David Hepworth, whose day job is at Development Hell, writes a well-informed but sometimes rather jaundiced column on the magazine business for the Guardian. This week's column is typically bleak on the industry's prospects for 2008 and it includes this comment:
The chief executive of one big publisher of women's weeklies told me that he had given up pretending with investors and was prepared to confess that he could not see a way that his company would ever make money out of the internet. History will either see this as a hopeless lack of vision or admirable good sense, depending on how things work out.
The subtitle to Hepworth's column has the heading: "It is not that people have fallen out of love with mags - they just don't want to pay for them". Well that is plain wrong. Perhaps Hepworth's views are conditioned by the woes of the music industry, which has a serious format/service problem. CDs are a product that consumers no longer want to pay for, but magazines remain very popular as a format. Magazines are still attracting subscriptions from consumers, and the good news is that digital subscriptions are working.
What about advertising? One of the big challenges for Exact Editions in the next year will be to help magazine publishers to show that advertisements in digital magazines adds significantly to the value of the magazine proposition for advertisers. Magazine publishers tend to attract significant and highly targetted niche markets.

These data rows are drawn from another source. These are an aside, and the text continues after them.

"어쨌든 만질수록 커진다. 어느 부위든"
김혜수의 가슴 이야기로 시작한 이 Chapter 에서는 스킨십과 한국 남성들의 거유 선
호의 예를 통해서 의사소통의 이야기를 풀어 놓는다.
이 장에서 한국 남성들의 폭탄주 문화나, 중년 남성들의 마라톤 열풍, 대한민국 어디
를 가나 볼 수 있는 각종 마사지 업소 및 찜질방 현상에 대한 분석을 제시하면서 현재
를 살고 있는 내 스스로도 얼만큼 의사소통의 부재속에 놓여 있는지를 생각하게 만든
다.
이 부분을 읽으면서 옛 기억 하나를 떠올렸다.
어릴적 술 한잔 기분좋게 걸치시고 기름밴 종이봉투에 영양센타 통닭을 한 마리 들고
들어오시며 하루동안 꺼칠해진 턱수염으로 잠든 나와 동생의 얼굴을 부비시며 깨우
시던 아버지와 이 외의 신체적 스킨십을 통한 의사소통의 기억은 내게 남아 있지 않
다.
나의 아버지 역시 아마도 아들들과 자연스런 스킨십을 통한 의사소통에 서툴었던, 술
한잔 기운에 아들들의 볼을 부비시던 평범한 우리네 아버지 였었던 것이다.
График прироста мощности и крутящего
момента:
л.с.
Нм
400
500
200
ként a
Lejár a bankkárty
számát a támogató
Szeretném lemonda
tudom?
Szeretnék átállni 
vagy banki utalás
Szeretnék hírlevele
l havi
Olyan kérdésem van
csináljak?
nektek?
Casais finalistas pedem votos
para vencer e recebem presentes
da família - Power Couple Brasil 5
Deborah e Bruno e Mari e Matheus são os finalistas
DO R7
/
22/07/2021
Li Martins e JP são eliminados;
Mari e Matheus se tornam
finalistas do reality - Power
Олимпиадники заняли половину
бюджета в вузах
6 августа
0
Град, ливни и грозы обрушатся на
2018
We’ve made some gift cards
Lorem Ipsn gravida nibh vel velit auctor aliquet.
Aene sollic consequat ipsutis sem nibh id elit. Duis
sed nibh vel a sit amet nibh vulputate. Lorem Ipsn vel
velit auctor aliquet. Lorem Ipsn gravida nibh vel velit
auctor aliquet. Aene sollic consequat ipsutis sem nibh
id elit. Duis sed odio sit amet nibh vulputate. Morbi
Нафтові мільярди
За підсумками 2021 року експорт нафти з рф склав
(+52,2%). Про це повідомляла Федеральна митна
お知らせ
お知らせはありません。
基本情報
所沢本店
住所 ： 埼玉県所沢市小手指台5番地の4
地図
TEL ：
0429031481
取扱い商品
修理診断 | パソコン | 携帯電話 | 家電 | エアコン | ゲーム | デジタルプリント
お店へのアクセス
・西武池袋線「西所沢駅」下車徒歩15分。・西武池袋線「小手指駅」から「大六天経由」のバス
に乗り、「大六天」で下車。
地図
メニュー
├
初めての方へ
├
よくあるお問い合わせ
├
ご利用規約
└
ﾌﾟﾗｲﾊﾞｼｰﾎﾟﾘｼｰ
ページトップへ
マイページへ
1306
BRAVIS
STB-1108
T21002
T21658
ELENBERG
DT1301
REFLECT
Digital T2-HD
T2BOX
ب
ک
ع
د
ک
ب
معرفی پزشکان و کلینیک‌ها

These collections of consumers remain very valuable and yes -- hopeless lack of vision is more of a problem.
1 comment:
I think you're right in that Mr Hepworth appears to be almost relentless in his pessimistic appraisal of the magazine market.
Its worth saying that his comments seem to be directed at the men's magazine market - rather than the women's sector - which seems in more robust health.
The difficulty anyone in publishing has these days is convincing advertisers to use print at all as so many of them seem to be flocking online.